As usual, when reality hit, the students were going crazy. “Where is this part?”, “I cannot build without it!”, etc.  I kept saying, “Sorry. We ran out you need to improvise.”

The class dragged-on for 15-20 minutes. It seemed longer for some reason. The whole time the part was hidden in plain sight, I felt a bit guilty, but held my ground. Then all of a sudden a group of 4 girls said, “Hey look. We improvised.” All four smiling, and showing everyone they had found another way to build without the part.

Then from the cabinet, I produce two other solutions that also would work. Some students migrated up to the front to study the design, but found walking back and forth to study it tiresome. I would not let them take the robot samples off the table.

A few moments later another team sorted out a solution. At that moment, I uploaded 3 photos to Edmodo from my phone using the Edmodo App(great feature BTW). These photos showed two methods for solving the problem by simply displaying the parts, not the process.

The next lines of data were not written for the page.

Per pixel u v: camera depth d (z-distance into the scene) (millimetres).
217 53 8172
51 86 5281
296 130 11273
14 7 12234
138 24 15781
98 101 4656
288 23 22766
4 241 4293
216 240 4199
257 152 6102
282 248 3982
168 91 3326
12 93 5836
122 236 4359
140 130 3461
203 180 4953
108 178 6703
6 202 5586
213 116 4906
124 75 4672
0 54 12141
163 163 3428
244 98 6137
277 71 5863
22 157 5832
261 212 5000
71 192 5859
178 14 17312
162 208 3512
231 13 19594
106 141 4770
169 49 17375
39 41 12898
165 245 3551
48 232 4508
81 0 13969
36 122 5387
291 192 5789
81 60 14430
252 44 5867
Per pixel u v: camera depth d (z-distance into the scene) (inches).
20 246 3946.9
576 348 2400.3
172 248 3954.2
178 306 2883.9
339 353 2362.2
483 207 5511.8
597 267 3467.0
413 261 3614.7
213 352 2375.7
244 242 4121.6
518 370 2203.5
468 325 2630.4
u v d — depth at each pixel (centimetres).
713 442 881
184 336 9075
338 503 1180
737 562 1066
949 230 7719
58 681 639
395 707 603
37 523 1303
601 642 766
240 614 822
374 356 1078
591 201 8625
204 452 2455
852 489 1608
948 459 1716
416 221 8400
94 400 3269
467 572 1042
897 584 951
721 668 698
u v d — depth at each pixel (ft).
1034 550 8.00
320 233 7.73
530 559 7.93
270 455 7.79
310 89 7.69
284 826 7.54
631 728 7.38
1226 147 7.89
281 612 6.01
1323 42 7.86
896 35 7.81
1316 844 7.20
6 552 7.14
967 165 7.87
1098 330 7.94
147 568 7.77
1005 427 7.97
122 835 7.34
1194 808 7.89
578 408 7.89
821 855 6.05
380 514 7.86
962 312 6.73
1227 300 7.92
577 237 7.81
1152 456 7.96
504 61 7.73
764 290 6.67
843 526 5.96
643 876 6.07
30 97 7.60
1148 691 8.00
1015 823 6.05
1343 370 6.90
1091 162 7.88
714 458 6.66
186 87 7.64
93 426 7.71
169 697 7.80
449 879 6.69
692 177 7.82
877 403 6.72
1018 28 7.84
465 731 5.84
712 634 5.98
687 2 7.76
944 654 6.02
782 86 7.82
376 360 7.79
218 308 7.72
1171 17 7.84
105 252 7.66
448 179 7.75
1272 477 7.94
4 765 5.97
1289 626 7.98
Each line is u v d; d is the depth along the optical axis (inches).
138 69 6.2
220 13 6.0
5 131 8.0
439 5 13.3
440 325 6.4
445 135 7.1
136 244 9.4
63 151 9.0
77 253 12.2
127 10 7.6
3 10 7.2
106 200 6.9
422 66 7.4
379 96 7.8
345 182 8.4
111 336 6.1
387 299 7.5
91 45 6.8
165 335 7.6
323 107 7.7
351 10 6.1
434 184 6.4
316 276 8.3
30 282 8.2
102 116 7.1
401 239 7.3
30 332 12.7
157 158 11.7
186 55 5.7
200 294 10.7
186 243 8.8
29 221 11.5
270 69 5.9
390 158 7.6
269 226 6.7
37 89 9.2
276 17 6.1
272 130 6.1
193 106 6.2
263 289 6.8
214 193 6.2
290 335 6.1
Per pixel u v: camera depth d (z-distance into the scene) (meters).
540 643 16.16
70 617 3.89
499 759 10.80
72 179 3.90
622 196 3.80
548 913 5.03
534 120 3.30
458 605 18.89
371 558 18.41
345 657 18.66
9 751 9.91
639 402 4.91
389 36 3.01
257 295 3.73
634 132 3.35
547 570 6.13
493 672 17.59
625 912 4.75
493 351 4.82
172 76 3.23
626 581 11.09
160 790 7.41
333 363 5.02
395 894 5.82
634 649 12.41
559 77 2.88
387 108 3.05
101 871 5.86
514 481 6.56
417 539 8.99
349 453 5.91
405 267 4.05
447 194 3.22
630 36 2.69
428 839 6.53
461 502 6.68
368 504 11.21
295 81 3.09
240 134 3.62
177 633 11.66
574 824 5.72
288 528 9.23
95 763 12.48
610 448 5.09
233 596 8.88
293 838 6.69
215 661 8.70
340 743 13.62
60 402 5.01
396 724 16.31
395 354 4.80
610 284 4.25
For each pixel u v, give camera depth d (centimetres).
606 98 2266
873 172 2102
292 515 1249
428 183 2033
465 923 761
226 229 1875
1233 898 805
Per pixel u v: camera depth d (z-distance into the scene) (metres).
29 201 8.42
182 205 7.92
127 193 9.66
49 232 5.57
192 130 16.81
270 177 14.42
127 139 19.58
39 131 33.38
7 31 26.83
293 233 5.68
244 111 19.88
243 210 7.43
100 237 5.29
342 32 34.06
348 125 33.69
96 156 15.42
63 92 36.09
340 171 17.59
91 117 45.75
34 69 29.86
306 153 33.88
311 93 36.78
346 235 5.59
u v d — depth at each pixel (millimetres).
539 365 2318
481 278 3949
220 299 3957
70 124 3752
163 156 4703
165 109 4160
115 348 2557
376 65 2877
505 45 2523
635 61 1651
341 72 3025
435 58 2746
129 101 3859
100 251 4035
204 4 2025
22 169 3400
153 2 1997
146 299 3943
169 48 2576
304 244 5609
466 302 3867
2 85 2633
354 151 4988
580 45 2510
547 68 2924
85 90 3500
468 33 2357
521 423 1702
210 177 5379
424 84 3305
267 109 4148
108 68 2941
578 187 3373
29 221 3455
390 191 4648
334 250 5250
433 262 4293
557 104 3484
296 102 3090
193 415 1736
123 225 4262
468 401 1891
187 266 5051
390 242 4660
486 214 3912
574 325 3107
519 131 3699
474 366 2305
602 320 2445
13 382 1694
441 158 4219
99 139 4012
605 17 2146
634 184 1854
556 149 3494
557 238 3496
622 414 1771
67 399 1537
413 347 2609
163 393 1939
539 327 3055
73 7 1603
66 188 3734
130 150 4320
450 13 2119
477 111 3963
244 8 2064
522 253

I had six groups of students. Two had made a completely unique solution. Three were able to study the parts I sent, to make what they needed. One needed the actual parts, so I handed them over.

I always add stress to robotics, and some type of problem that is built into the core objective. Sometimes I limit the number of parts that can be used. Other times I set a building time, then after that, hands-off. There are many things you can do to create scenarios that require innovative problem solving.

Stealing pieces from the bins and hiding them, maybe not new, but new for me. It will continue, and it is going in the book.

Stress. Teamwork. Communication. Problem Solving. Confidence Building. Differentiation. Not bad for a Grade 5 class. This is why I love robotics, and think it can deliver more in a lesson, than almost any other type of class.